Czy ten głos mówił prawdę? Jego tata nie był na niego zły? Jak mógłby być! Przecież był najlepszym ojcem na świecie! I dlatego jego strata tak bardzo bolała. Nie wiedział ile tak płakał, smarkając się po co chwilę, ponieważ gluty spływały mu strumieniami z nosa. Powrót do przeszłości był naprawdę trudny. Jednak... chyba nieco mu ulżyło. Prócz wujka, nikt inny nie słyszał tej historii. Tłumił w sobie te wszystkie uczucia... Dopiero teraz...
- Wybaczyłeś?
Pokiwał głową, uspokajając oddech.
- To teraz wróć do rzeczywistości.
Chwilę to trwało, ale w końcu otworzył oczy, które nadal były zasnute przez mgłę łez. Te zioła... Nie wiedział jak to możliwe... A jednak... Iskra miała jakąś wiedzę...
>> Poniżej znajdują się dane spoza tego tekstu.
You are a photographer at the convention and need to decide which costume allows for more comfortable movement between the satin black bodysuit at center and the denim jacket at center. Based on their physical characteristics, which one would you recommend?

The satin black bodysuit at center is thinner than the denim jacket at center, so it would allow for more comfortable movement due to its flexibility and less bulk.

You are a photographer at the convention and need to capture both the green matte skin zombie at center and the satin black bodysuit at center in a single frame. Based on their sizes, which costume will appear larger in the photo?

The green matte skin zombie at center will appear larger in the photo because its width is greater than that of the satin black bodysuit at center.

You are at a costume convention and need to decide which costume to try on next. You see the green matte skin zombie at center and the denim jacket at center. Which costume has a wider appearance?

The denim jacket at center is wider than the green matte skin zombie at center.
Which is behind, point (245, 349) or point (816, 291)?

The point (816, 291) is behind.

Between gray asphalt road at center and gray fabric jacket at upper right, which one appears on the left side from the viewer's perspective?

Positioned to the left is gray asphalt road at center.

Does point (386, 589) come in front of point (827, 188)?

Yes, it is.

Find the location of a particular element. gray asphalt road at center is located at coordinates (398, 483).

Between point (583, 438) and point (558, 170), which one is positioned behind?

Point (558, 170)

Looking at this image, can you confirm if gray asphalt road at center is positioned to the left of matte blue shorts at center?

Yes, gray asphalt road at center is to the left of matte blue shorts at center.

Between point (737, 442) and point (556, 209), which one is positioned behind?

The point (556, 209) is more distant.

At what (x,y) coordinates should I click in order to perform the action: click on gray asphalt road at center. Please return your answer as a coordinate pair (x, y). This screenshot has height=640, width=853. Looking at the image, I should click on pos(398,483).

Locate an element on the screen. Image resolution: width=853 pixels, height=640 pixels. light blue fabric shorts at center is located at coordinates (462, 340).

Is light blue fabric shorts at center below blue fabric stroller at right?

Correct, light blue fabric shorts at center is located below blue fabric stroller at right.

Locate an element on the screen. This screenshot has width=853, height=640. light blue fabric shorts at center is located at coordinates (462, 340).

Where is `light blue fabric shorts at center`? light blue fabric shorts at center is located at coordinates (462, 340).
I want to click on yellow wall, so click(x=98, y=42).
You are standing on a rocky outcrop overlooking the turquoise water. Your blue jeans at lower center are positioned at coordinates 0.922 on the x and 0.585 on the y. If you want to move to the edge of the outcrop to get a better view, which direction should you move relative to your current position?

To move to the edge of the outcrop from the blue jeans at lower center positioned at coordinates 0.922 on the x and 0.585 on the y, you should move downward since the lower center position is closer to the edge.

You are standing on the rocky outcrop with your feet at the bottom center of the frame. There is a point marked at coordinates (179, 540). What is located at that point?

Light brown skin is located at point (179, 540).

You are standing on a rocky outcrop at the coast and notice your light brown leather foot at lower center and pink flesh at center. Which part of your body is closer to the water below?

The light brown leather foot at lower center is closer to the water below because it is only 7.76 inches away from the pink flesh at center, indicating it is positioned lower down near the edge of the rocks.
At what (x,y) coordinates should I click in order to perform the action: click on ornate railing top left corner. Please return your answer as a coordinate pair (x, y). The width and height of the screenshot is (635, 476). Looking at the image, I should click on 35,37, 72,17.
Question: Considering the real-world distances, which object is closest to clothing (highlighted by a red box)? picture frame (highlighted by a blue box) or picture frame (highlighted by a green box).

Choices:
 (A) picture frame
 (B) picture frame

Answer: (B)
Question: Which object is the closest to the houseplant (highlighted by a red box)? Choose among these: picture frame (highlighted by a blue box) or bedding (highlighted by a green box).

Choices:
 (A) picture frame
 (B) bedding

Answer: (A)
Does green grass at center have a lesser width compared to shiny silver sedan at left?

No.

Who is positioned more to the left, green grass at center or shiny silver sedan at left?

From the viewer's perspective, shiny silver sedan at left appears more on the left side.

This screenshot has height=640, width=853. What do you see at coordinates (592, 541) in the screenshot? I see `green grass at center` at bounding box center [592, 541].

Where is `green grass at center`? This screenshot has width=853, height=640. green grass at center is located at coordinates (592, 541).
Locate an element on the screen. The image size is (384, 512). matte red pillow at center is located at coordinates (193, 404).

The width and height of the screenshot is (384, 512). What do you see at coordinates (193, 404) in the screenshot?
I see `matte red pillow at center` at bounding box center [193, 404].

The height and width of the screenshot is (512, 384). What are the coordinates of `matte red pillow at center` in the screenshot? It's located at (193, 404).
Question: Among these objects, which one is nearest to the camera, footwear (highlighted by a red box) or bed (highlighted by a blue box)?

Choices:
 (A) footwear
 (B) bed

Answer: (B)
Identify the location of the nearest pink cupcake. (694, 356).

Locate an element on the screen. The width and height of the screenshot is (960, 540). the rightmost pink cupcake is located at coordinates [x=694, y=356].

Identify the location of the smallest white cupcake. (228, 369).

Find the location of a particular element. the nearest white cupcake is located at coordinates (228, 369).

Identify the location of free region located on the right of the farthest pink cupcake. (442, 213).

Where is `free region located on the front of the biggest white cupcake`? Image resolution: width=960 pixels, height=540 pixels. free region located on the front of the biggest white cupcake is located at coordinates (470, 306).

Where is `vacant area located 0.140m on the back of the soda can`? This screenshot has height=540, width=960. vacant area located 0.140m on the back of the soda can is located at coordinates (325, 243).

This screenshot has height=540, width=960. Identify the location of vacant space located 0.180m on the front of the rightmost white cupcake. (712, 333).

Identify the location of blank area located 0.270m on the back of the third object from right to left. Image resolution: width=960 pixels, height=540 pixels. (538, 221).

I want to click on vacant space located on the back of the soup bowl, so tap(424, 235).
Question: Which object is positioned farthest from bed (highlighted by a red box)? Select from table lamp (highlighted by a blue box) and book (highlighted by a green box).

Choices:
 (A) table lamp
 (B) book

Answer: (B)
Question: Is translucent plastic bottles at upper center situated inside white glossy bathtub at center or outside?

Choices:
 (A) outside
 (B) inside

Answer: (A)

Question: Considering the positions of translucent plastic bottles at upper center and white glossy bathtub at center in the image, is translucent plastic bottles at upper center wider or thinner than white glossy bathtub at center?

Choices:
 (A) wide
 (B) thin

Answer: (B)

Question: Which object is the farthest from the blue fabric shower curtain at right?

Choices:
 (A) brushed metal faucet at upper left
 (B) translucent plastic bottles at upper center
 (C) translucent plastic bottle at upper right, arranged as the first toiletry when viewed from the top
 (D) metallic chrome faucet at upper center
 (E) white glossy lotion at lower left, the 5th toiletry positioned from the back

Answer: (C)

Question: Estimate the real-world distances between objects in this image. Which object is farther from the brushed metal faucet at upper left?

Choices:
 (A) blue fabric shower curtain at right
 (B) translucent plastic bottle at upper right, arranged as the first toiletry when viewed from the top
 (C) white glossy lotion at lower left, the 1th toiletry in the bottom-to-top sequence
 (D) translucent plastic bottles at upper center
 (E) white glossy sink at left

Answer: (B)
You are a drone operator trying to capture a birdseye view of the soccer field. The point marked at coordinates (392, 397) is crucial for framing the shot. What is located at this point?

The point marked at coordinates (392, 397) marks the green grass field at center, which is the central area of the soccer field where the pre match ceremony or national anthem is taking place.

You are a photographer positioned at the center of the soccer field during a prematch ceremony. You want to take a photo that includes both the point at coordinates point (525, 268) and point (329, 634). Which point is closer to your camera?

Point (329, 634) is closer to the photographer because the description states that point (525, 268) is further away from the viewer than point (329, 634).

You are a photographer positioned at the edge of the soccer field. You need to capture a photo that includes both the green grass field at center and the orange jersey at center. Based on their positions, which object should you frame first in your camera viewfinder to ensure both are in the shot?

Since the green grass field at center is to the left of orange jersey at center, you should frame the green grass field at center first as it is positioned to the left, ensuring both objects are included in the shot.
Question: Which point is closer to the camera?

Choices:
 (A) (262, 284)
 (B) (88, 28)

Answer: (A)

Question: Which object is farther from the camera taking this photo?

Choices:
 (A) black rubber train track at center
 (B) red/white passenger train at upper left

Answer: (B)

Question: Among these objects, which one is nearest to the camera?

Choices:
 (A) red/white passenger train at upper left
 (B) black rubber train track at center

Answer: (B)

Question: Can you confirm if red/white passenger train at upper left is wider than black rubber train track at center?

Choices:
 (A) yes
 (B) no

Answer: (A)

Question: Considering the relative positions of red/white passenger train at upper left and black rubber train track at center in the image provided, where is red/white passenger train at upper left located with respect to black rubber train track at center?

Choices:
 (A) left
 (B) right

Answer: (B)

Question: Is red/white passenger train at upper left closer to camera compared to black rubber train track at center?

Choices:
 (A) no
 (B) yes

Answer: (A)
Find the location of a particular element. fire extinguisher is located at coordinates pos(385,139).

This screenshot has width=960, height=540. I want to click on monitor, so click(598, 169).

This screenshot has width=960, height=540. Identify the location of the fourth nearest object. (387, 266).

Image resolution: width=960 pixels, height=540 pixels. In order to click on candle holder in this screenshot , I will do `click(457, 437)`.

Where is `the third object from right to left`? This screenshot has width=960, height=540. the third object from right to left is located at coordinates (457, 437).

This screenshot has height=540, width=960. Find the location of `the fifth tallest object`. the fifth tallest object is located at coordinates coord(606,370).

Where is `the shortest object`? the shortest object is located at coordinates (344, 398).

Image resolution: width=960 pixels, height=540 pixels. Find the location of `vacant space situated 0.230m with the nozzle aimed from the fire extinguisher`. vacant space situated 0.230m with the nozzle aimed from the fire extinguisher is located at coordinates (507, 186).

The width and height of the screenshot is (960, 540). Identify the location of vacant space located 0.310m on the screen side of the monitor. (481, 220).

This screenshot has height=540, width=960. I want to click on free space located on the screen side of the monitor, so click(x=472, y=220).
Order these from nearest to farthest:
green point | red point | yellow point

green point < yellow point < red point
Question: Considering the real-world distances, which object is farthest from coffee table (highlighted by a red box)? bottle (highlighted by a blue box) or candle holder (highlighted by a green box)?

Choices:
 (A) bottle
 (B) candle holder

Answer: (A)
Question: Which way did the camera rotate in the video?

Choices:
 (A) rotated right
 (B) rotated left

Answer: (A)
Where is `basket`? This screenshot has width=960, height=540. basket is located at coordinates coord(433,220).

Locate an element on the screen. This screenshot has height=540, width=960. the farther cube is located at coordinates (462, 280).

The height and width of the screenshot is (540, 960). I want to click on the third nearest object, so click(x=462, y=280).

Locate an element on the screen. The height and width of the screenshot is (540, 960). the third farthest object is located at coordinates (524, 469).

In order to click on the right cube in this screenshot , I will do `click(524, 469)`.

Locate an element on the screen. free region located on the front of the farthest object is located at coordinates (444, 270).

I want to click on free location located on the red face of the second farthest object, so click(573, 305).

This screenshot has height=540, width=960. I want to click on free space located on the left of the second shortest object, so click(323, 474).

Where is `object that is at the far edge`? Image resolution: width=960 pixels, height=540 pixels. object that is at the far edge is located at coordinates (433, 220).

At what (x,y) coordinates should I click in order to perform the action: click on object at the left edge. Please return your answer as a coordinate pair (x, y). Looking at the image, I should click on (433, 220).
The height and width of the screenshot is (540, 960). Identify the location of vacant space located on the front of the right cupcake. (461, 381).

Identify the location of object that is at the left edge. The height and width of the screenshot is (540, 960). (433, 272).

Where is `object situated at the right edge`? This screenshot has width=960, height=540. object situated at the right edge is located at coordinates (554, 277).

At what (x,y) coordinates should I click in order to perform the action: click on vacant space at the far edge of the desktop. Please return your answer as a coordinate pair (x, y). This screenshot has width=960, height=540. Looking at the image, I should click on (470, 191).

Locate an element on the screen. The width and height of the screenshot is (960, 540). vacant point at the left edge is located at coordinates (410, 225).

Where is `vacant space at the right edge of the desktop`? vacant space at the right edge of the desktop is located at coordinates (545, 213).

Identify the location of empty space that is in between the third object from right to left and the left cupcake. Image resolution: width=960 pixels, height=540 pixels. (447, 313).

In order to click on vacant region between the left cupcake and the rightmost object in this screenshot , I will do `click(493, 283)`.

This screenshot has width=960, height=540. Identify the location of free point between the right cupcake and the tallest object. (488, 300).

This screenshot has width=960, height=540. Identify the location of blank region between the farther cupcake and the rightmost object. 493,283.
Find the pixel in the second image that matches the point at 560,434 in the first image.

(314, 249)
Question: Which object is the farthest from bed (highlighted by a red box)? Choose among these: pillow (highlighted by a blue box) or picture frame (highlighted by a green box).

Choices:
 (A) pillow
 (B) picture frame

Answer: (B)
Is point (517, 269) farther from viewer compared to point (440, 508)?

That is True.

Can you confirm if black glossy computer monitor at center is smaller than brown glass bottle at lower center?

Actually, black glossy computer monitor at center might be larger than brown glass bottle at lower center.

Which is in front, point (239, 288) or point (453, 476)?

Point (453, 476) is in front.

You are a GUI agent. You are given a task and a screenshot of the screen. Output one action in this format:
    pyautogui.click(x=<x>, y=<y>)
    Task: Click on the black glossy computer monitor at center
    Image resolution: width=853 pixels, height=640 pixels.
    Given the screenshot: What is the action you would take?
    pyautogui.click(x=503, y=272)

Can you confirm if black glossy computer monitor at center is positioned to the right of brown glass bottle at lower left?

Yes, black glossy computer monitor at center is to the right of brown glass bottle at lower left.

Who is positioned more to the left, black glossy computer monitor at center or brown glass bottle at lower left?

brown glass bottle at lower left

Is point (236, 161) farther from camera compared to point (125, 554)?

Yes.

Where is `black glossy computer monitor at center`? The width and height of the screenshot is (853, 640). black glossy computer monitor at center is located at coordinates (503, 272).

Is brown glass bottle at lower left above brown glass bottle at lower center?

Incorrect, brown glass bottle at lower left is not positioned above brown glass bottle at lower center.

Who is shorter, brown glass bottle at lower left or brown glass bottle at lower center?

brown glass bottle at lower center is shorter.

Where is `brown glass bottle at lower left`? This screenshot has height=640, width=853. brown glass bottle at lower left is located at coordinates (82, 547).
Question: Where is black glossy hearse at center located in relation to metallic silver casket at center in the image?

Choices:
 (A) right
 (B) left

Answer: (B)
- Dziękuję - miauknął tylko.
Takie przeżycie było bardzo edukujące. Mógł jeszcze raz przeżyć swoje życie, przypominając sobie o zapomnianych szczegółach. Teraz... musiał to przemyśleć. Nie był już kociakiem... Wiele rzeczy się wydarzyło, które na niego wpłynęły jeszcze bardziej. Mimo to... czuł, że uczynił wielki krok. Kiedyś bał się ciemności... Teraz? Teraz ten strach odszedł. Może i jego problem również z czasem minie?
Iskra jeszcze nieco mu doradziła, a potem ich drogi się rozeszły. Pewnie widzieli się po raz ostatni... Widział, że była sędziwa. Na pewno będzie ją miło wspominał w trudnych chwilach. Była obca, a mimo to... mimo to poświęciła swój czas, aby mu pomóc. Nigdy jej tego nie zapomni.